INSTRUÇÃO DE TRABALHO A:
Segundo o trecho do documento, que sistema a Comunidade Europeia propõe para remediar a sobrecapacidade na pesca?

TRECHO DO DOCUMENTO:
%%

Os bens comuns, modelo de gestão dos recursos naturais

A questão da sobrecapacidade e dos direitos de pesca

Resposta ao Livro Verde das Pescas da Comissão Europeia

, por Pêche et Développement , LE SANN Alain

Pra remediar os problemas da pesca excessiva e da gestão dos recursos haliêuticos, a Comissão Europeia pretende conduzir uma política de “modernização” do sector baseada na privatização do recursos, às expensas dos pescadores artesanais e de seus direitos coletivos.

O problema da sobrecapacidade é considerado pela Comunidade Europeia como a chave das respostas para a crise da pesca. Esta propõe que ele seja remediado com a criação de um sistema liberal de CIT (cotas individuais transferíveis).

Uma abordagem nesses moldes tende a parecer surrealista em portos já esvaziados ou que veem esta perspectiva se aproximar com modelos e barcos que estão envelhecendo (por exemplo, a ilha de Houat, no departamento francês de Morbihan, que tinha mais de 45 barcos há 20 anos, hoje, tem 16 e talvez tenha menos de cinco daqui a 5 anos).

Essa abordagem traz a questão central que a Comissão e a quase totalidade dos decisores se recusam a tratar, a dos direitos dos pescadores como trabalhadores e usuários dos territórios de pesca – esse termo nos parece preferível ao de “zona de pesca”, pois ele indica uma verdadeira apropriação por parte dos pescadores que, hoje, não mais dispõem da possibilidade de ter acesso a outras zonas.

O fundamento teórico da abordagem da Comissão e da maioria dos cientistas é a “tragédia dos comuns” exposta por Hardin. Ele considera que o problema da pesca excessiva e do superinvestimento na corrida ao peixe reside na ausência de apropriação privada dos direitos de acesso ao recurso. Foi justamente essa análise que serviu para justificar a apropriação dos terrenos comunais pelos grandes proprietários de terras entre os séculos XV e XVIII com os cercamentos. Essa gigantesca expropriação levou à expulsão de milhares de camponeses sem quaisquer direitos.

%%

INSTRUÇÃO DE TRABALHO B:
Selecione e transcreva todas as linhas que contêm a palavra "August", observando a distinção entre maiúsculas e minúsculas.

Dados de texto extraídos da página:
%%

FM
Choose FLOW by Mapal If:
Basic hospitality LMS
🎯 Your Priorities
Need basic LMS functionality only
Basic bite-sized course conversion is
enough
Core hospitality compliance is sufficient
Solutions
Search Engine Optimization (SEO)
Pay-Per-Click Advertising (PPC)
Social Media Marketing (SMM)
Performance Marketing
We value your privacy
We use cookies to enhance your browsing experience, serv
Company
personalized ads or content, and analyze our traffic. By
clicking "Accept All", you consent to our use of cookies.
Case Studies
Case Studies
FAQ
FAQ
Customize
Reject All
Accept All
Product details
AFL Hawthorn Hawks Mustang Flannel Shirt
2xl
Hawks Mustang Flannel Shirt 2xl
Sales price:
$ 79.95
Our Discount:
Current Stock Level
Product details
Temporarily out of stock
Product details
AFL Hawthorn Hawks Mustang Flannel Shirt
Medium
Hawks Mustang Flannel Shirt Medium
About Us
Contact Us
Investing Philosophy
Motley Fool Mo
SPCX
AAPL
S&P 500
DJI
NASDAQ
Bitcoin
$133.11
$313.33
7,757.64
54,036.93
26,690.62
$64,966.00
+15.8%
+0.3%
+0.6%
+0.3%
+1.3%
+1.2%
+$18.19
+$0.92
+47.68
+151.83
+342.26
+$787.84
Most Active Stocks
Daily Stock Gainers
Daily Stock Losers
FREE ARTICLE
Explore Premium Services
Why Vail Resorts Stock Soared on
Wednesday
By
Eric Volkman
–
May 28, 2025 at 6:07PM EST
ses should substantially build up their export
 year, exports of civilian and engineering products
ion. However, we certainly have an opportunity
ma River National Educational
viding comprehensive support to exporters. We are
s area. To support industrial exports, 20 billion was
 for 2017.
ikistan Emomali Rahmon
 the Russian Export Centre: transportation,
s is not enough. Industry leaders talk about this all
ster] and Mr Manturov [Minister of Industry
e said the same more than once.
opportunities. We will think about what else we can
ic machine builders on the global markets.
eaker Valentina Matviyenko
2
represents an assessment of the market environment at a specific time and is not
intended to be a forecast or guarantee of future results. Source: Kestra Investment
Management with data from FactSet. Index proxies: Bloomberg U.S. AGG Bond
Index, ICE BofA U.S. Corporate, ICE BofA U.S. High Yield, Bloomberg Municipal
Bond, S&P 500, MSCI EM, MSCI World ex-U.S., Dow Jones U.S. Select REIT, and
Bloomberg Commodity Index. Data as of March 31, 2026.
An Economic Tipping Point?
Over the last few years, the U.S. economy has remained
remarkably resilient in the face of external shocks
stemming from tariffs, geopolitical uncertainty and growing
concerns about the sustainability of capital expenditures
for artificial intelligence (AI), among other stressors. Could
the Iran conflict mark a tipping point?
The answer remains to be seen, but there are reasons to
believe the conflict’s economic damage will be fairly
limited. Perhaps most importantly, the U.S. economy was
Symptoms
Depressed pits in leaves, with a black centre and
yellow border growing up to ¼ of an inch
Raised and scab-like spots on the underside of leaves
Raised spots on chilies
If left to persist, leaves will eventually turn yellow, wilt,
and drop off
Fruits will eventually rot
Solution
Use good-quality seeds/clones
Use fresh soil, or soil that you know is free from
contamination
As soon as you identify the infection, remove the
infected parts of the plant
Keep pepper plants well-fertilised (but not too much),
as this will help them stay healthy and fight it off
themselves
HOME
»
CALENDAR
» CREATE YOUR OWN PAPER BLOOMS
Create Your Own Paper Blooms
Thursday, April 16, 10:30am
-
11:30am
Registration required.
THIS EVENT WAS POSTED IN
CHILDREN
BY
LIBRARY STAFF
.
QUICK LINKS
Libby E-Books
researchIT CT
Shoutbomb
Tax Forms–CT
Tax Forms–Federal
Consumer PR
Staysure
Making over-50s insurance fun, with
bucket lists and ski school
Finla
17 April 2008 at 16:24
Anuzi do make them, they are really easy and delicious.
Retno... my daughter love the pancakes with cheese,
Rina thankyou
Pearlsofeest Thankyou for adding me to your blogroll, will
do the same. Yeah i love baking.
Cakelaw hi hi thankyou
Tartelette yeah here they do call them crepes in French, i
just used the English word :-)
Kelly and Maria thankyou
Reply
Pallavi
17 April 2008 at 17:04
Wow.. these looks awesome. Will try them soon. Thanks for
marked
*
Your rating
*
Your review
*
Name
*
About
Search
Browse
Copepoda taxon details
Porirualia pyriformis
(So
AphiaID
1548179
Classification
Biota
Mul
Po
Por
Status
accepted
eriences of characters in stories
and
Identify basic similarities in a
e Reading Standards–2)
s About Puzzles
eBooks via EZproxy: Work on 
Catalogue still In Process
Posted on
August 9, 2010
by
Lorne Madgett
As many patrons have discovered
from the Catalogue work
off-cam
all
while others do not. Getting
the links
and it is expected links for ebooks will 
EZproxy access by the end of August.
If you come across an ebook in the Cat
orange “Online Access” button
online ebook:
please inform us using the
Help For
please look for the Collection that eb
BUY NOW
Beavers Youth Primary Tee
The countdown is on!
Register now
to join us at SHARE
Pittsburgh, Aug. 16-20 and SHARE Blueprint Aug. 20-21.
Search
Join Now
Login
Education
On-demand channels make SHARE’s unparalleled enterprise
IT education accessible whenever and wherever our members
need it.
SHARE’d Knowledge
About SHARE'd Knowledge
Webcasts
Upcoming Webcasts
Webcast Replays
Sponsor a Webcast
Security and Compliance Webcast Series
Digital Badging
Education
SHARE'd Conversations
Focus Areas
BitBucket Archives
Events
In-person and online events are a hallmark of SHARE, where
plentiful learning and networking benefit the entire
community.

%%

RESPOSTA REDIGIDA A:
Um sistema liberal de cotas individuais transferíveis (CIT).

RESPOSTA REDIGIDA B:
August 9, 2010
EZproxy access by the end of August.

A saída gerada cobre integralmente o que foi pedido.